Poor little Courtney; I really, really feelz for her (sher or whatever). She works a whole 40 hours 4 whole days a week. In my war it was 24/7, 7 days a week for 15 months. If we were lucky, we were allowed to talk to our parents or loved ones for about five minutes on a MARS radio once or twice per year. Most significantly, she doesn’t have to worry about coming home missing limbs or in a metal casket. Give me a effing break!

Just An Old Dog

Fuck her, Every day I watch 10 hours of Apaches, Fast movers and ambushes taking out Shitbags for on You-tube and I dont get paid a dime.

Sorensen45

10 hours a day, 4 days a week? So that’s what, 40 hours a week?
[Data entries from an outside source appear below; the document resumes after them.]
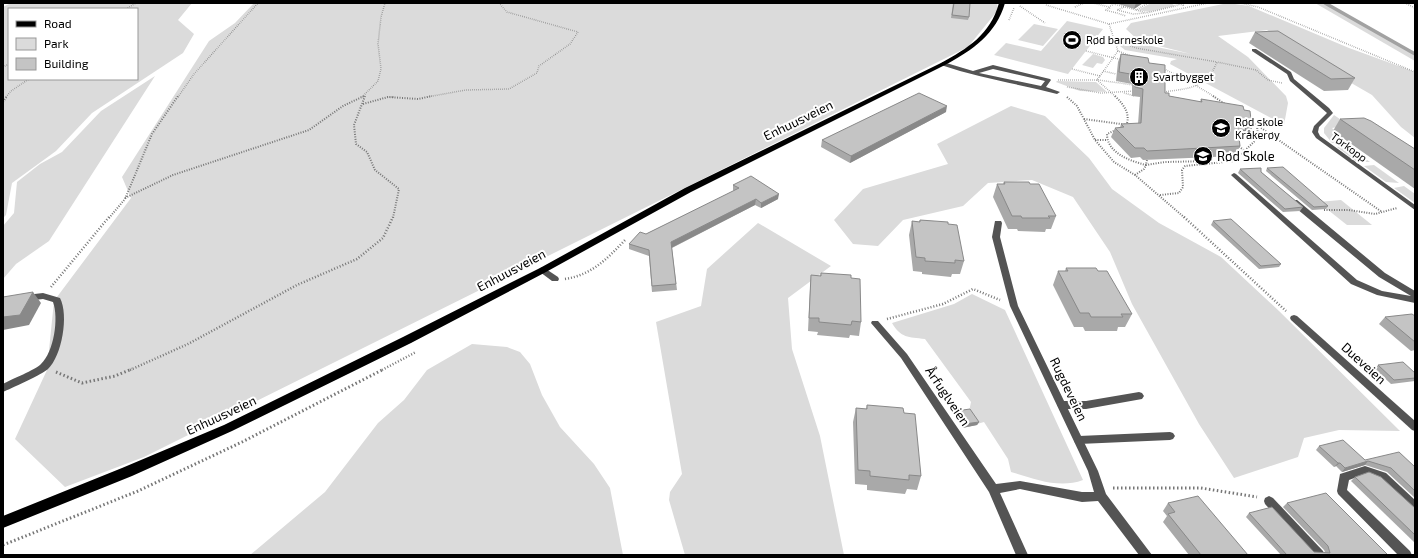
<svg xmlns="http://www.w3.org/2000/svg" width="1418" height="558" viewBox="0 0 1418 558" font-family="'Exo 2',sans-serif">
<rect width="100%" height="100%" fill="#fff"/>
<g fill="#dbdbdb" fill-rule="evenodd">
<path d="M11,3H192L178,20L194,34L183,53L92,113L56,151L12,183L6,215L3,218V7ZM9,9H137V79H9Z"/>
<path d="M254,3H997L998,10L968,47L144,457L65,487L15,439L47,370L54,301L131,198L122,177L209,41L235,23Z"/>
<path d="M1151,3H1171L1175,6L1149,12L1138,10Z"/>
<path d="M1228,3L1249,6L1349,48L1415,72V138L1401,127L1372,95L1301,54L1267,30L1218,36L1248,57L1286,96L1288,103L1284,125L1170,64L1171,61L1177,59L1125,50L1120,46L1118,41H1127L1191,54L1139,41L1126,29L1131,23Z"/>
<path d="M1315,3H1326L1415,54V61Z"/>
<path d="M1067,21L1103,29L1068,74L994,55L1006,43L1041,51Z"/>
<path d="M1034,24L1058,29L1043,46L1018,40Z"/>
<path d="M1093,54L1103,57L1105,60L1102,64L1097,63L1093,68L1082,65Z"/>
<path d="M155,76L49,241L16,264L3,279V226L14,213L17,182L40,164L62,152L101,111Z"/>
<path d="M1057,81L1096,82L1107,92L1080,91L1056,82Z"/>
<path d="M1011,106L1045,116L1089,158L1112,189L1159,223L1221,257L1279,311L1400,431L1339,430L1304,438L1298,457L1234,478L1199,424L1132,304L1110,252L1073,197L1032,180L988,183L963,206L903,220L878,246L853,244L834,220L863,189L948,164L937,144Z"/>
<path d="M1334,115L1356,130L1338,127L1332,128L1344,139H1338L1343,143H1332L1324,133V128Z"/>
<path d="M1346,145L1370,162H1357L1337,147Z"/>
<path d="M1374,165L1399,183L1386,182L1364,166Z"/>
<path d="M1404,186L1415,194V203L1394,188Z"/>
<path d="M1341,200L1372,225H1347L1318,202Z"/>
<path d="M758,223L831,266L788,298L792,349L820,436L844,555H685L669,500L670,492L682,474L656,322L701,306L707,269Z"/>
<path d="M972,294L1005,310L1083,480C1059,489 1035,479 1011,472L1008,459L984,422L977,424L969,412L971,402L925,339C908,337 901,338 892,323L954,304Z"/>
<path d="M472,344L507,347L520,352L530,364L542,395L560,427L594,464L610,488L623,555H250L325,492L378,423L404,400L427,370Z"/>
</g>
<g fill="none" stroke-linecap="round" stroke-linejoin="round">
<path stroke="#a2a2a2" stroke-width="3.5" d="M1325,3L1415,54"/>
<g stroke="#767676" stroke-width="1.5" stroke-dasharray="0.5 1.5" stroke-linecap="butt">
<path d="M1093,3L1109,7L1114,4L1136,10"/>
<path d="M1148,3L1136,10L1147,13L1179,5"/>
<path d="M1173,3L1183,5L1182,3"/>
<path d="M1240,3L1258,7L1415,72"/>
<path d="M1405,3L1415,8"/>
<path d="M1046,5L1109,24L1208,3"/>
<path d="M1020,6L1045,23"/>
<path d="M1075,7L1084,3"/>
<path d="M1124,7L1117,10L1133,14L1145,13"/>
<path d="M1110,8L1105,10L1117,13"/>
<path d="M126,9L136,3"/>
<path d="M1117,13L1126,16"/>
<path d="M1009,20L1014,8"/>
<path d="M1109,24L1118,51L1131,56"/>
<path d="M1114,39L1136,48L1217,62"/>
<path d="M1086,51L1122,60"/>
<path d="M3,67L9,64"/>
<path d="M1072,69L1100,76"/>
<path d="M1164,69L1187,80L1215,97"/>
<path d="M1103,71L1116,74"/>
<path d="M1058,80H1097L1118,51"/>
<path d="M1097,80L1116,97"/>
<path d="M1098,80L1134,85"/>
<path d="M1067,87L1101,93L1135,91"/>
<path d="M1164,92C1189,88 1206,89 1217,62L1256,70L1268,80L1282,83"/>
<path d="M1124,93L1135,96"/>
<path d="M6,97L11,91L29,79"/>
<path d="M178,97L194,74L258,3"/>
<path d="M362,97L378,81L381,69L378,44L381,17L385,3"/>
<path d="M387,97H394"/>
<path d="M427,97L466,90L509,89L537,73L539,66L570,44L578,32L507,12L499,3"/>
</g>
<g stroke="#767676" stroke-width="2" stroke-dasharray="1 1.5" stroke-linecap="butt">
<path d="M365,96L354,125L356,144L367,152L375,170L399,189L393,218"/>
<path d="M1115,96C1124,105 1131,114 1126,126"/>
<path d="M1213,96L1225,104"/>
<path d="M1067,97L1077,106L1095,140L1114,162L1135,175L1185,218"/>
<path d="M3,102L7,96"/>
<path d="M363,104L388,97L418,99L432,96"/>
<path d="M1084,119L1128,125"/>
<path d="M1257,125L1382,212"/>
<path d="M1116,130L1107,134C1107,153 1130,161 1146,165L1147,160"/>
<path d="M1095,140H1106"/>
<path d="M1237,145L1245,151"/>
<path d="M1197,159H1204L1199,158"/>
<path d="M1135,175L1144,169L1146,165L1165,162L1211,161"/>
<path d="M1160,195L1179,193L1183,187L1182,170L1185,166L1234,161L1258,138L1257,125L1250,119"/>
<path d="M125,198L173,175L309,130L343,106L364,96"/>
<path d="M1324,210H1349L1375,214L1397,208"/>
<path d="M109,218L125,199L152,134L178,96"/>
</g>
<g stroke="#767676" stroke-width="2.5" stroke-dasharray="1 2" stroke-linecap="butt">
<path d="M1184,217L1286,311"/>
<path d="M565,279C592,275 608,258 626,239"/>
<path d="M51,287L109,217"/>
<path d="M887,319L943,304L973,289L1000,300"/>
<path d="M130,370L188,344L297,285L357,259L383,238L393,217"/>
<path d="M382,370L416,352"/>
</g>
<g stroke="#767676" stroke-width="3" stroke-dasharray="1.5 2.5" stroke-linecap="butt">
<path d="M56,372L82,383L115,376L132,369"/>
<path d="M1113,488H1201L1257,497"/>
<path d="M3,545L138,491L242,442L384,369"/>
</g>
<g fill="#545454" fill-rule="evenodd">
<path d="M943,62L973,71L993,65L1050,79L1051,80L1046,87L1060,92L1057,94C1019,84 979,78 941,65L940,64ZM993,69L1045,81L1041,86L979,73Z"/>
<path d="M1234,173L1236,174L1357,280L1382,291L1411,296L1379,277L1291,204L1290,202L1291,200H1297L1385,273L1415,291V303L1377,295L1351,284L1232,176L1231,175Z"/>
<path d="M543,267L558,277L559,279L558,281H552L540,272L539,270L540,268Z"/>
<path d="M43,293L60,298C69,315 62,356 48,369C43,374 10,389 3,392V384C12,379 35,370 41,364C54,352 59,318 53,302L43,299L26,301L22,298L26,295Z"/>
<path d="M1139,392L1142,393L1144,396L1142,399L1086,409H1062L1059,408L1057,405L1059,402L1062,401H1086Z"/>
<path d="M1170,432L1173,433L1175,436L1173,439L1170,440L1079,444L1075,443L1074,440L1075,437L1079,436Z"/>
<path d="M1365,466L1386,473L1415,500V512L1411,510L1378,479L1365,474L1349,480L1347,490L1410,551L1412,555H1398L1338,494L1337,491L1340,474Z"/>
<path d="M1269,496L1273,498L1323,551L1325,555H1312L1265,504L1264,501L1265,498Z"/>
</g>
<g fill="#545454" fill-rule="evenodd">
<path d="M1252,49H1256L1291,72L1294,79L1329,108L1333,113L1319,127L1318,132L1320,136L1415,205V210L1316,138L1312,132L1314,126L1327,113L1290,81L1287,74L1252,51Z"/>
<path d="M995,221H1001L1002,223L1000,237L1018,306L1098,471L1106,494L1152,555H1139L1098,501L1082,502L1020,489L1000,493L1028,555H1016L989,492L901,358L871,323L872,321H878L907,354L996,484L1020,481L1082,492H1094L1088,471L1010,306L992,237Z"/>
<path d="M1294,315L1297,316L1415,421V431L1412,430L1291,320L1290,318L1291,316Z"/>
</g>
<path fill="#000" fill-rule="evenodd" d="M999,3H1005C996,34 973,50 945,65L691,192L546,272L411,343L232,431L132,476L3,528V516L122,468L224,425L403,337L540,268L685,188L941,63C968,48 990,35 999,3Z"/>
</g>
<g fill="#a9a9a9">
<path d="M953,3L969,17L968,20L951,18Z"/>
<path d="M1115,3H1143L1134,9Z"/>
<path d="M1255,32L1355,78L1348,90L1324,91L1249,43Z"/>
<path d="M1121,54L1149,63L1165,93L1169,96L1200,102L1201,99L1244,110L1252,128L1247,137L1243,136L1241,140L1239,139L1240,146L1235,156L1143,160L1140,157L1131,158L1111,137L1115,128H1120L1121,124H1138L1140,97L1132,96V84L1116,81L1118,62Z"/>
<path d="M946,112L850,163L821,147L822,140Z"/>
<path d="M1340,119L1415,149V189L1333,131Z"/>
<path d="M1267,168L1328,206L1326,209L1312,210L1266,171Z"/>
<path d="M1240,169L1261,172L1303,207L1300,211L1283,212L1238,173Z"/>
<path d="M1004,182L1030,184L1056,216L1051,229H1046L1045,232L1018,231L1017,229H1008L993,197L997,184H1003Z"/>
<path d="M733,185L778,199L761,208L755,205L672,248L677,290L652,292L649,256L629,249V244L646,234L734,191L733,190Z"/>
<path d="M920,220L948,224L964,261L960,274H952L951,277L922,274V272L913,271L909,235L912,221L919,222Z"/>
<path d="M1213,221L1281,264L1279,267L1259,269L1211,225Z"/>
<path d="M1066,268L1098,271L1132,314L1125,327H1118L1117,331H1085L1083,327H1074L1053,285L1058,271H1065Z"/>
<path d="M821,273L851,278L861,322L859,336L850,335L849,338L817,335L818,332L808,331L810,289L811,275L820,276Z"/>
<path d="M1415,316V350L1411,351L1379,324L1385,317Z"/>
<path d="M1378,365L1415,373V381L1391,384L1375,369Z"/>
<path d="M867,405L904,413L921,476L917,490L907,489L905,494L867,490V485L855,484L853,422L856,408L866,409Z"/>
<path d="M956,411L979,422L977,425L962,428L954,415Z"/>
<path d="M1319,446L1365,460L1415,467V498L1387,472L1365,465L1342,472L1336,466L1334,467L1316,450Z"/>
<path d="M1355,477L1415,508V543L1351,481Z"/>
<path d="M1168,503L1248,555H1189L1163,522L1167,516L1163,511Z"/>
<path d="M1287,503L1388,555H1281L1246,517L1249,513L1314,552H1325L1324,550L1283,507Z"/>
</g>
<g fill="#898989">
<path d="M1136,3H1143L1134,9Z"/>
<path d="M947,106L946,112L850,163L851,156Z"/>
<path d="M779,194L778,199L761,208V203Z"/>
<path d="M756,199L755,205L671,248V242Z"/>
<path d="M33,292L41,303L29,325L3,330V317Z"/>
<path d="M979,422L977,425L962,428L964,424Z"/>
<path d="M1368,461L1365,465L1342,472L1345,468Z"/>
<path d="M1338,463H1340L1336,466L1334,467Z"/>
</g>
<g fill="#c4c4c4" stroke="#898989">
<path d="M954,3H970L969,17L952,15Z"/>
<path d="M1278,31L1355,78L1331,79L1255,32Z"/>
<path d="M1121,54L1148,58L1149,63L1165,65V93H1169V96L1202,102L1201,99L1243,106L1244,110L1250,111L1252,128L1245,127L1246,131L1238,129L1240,146L1147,151L1144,148H1135L1115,128L1124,127L1121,124L1141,123L1143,89L1135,87L1136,75L1119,72Z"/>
<path d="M919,93L947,106L851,156L822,140Z"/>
<path d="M1364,118L1371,121L1415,149V170L1340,119Z"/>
<path d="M1283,167L1328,206L1314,207L1267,168Z"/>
<path d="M1261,168V172L1303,207L1285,209L1240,169Z"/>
<path d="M751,176L779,194L761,203L756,199L671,242L676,284L652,286L649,250L629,244L640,232L646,234L739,188L733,185Z"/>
<path d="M1004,182H1029L1030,184H1039L1056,216H1048L1050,218H1022L1021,216H1012L997,184H1005Z"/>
<path d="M1231,219L1281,264L1261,266L1213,221Z"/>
<path d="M920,220L948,222V224L957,225L964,261L955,260V263L925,261V258L916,257L912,221L920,222Z"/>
<path d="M1066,268H1096L1098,271H1107L1132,314H1121L1123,317H1091L1089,313H1080L1058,271H1068Z"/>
<path d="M821,273L851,275V278L860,279L861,322L852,321L851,325L819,322V318H809L811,275L821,276Z"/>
<path d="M33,292L20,315L3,317V297Z"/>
<path d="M1412,314L1415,316V342L1385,317Z"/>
<path d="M1403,362L1415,373V378L1394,380L1378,365Z"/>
<path d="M867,405L903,408L904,413L915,414L921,476L909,475V480L870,476V471L858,470L856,408L867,409Z"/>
<path d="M970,409L979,422L964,424L956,411Z"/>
<path d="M1343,440L1365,460L1399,452L1415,467V491L1391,468L1368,461L1345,468L1340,463H1338L1319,446Z"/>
<path d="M1369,472L1381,477L1415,508V535L1355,477Z"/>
<path d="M1326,493L1388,555H1287L1249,513L1272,507L1314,552L1330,553L1328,546L1287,503Z"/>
<path d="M1198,496L1248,555H1201L1168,514L1175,512L1168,503Z"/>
</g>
<defs>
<g id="stadium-disc" transform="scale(1)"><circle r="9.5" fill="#000" stroke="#fff"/><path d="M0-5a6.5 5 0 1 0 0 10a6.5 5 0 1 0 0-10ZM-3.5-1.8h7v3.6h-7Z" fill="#fff"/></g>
<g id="building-disc" transform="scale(1)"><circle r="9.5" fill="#000" stroke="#fff"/><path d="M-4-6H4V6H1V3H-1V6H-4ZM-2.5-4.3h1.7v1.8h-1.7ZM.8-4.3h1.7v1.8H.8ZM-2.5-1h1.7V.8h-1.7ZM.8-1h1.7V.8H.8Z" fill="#fff"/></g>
<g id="school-disc" transform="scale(1)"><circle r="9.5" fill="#000" stroke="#fff"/><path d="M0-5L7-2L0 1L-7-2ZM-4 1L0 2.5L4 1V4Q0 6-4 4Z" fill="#fff"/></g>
</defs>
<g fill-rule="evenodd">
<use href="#stadium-disc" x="1072" y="40"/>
<use href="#building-disc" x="1139" y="77"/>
<use href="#school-disc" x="1221" y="128"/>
<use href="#school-disc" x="1203" y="156"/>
</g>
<g text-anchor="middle" stroke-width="4" stroke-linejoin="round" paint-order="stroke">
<g font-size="11" fill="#000" stroke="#fff" text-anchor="start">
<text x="1086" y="44">Rød barneskole</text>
<text x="1153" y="81">Svartbygget</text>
<text x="1235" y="126">Rød skole<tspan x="1235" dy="13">Kråkerøy</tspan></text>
</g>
<g font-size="11" fill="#000" stroke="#fff">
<text transform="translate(1349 147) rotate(36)" y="4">Tørkopp</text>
</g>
<g font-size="13" fill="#000" stroke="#fff">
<text transform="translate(798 120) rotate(-26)" y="5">Enhuusveien</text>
<text transform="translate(511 270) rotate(-28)" y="5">Enhuusveien</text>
<text transform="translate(1364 363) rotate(42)" y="5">Dueveien</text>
<text transform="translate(1069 389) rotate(64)" y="5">Rugdeveien</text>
<text transform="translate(948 396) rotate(56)" y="5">Årfuglveien</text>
<text transform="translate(221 415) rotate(-25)" y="5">Enhuusveien</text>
</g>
<g font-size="13" fill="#000" stroke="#fff" text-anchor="start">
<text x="1217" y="161">Rød Skole</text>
</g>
</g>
<rect width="1418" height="558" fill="none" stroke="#000000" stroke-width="8"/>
<rect x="8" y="8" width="130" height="72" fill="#ffffff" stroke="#999999"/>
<rect x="16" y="21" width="20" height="6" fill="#000000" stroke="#999999"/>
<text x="44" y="28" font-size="12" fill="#000000">Road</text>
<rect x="16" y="38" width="20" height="12" fill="#dbdbdb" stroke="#999999"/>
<text x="44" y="48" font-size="12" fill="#000000">Park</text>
<rect x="16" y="58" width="20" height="12" fill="#c4c4c4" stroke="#999999"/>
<text x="44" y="68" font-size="12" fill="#000000">Building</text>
</svg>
That’s how much I work now as a contractor and that’s a vacation compared to the 80-100 hours a week you pull in the Marine Corps, stateside or deployed.

O-4E

The Air Force constantly opens themselves up to jokes and derision for BS like this

One would almost think this is a joke

If one didn’t know the Air Force and a good portion of Airmen

OWB

Add to that the difficulty the media has in accurate reporting and we have no idea if this airman really is a whiner or if she was only portrayed that way. That one is simply impossible for any of us to discern.

Green Thumb

My we should just switch.

I could try their version of drones and they could try “droning” as in Ranger School or long as movements.